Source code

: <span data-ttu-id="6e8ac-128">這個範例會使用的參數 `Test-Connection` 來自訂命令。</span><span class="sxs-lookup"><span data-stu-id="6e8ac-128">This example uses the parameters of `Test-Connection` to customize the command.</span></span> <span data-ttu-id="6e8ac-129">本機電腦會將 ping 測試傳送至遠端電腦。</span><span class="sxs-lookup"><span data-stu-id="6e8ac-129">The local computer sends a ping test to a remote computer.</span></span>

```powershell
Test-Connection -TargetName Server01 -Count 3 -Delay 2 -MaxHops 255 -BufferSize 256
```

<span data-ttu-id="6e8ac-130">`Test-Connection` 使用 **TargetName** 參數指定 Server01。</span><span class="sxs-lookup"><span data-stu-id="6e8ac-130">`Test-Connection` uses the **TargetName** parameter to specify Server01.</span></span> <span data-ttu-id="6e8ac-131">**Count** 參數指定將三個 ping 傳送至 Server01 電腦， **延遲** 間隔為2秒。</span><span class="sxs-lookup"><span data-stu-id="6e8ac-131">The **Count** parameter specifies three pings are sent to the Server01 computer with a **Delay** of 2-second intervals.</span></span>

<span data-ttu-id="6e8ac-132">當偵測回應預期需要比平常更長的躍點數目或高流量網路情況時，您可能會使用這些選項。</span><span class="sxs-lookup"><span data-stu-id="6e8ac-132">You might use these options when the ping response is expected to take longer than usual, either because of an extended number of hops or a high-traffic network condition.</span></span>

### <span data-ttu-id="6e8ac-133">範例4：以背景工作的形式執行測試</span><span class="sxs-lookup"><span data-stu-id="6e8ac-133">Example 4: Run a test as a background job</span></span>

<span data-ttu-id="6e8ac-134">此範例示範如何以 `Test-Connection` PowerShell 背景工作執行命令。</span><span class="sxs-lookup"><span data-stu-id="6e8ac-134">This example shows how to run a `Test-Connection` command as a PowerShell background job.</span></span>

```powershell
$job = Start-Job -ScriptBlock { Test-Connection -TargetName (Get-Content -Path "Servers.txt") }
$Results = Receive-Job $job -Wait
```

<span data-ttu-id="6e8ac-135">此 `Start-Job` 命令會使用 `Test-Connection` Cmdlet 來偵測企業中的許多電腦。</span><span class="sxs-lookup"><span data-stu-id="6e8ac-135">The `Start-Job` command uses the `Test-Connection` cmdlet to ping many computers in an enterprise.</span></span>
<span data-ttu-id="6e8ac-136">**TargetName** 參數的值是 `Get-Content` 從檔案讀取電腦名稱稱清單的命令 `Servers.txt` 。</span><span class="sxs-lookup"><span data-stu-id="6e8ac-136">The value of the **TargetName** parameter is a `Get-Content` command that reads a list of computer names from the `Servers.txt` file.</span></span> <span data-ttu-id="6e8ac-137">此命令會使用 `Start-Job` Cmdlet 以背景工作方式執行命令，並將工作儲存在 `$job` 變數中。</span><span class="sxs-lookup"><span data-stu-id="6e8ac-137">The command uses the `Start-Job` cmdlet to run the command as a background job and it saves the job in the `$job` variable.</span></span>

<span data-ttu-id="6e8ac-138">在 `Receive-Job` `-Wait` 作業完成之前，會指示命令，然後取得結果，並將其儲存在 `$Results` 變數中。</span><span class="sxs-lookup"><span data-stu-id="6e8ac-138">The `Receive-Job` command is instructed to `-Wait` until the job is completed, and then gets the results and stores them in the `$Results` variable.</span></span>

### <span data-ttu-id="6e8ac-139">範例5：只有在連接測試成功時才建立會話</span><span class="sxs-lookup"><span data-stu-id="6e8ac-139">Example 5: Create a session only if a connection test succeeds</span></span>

□ □ □ □ □

Once you have located every line with the word "Servers" in the material above, list those lines.

Solution for this task:
$job = Start-Job -ScriptBlock { Test-Connection -TargetName (Get-Content -Path "Servers.txt") }
<span data-ttu-id="6e8ac-136">**TargetName** 參數的值是 `Get-Content` 從檔案讀取電腦名稱稱清單的命令 `Servers.txt` 。</span><span class="sxs-lookup"><span data-stu-id="6e8ac-136">The value of the **TargetName** parameter is a `Get-Content` command that reads a list of computer names from the `Servers.txt` file.</span></span> <span data-ttu-id="6e8ac-137">此命令會使用 `Start-Job` Cmdlet 以背景工作方式執行命令，並將工作儲存在 `$job` 變數中。</span><span class="sxs-lookup"><span data-stu-id="6e8ac-137">The command uses the `Start-Job` cmdlet to run the command as a background job and it saves the job in the `$job` variable.</span></span>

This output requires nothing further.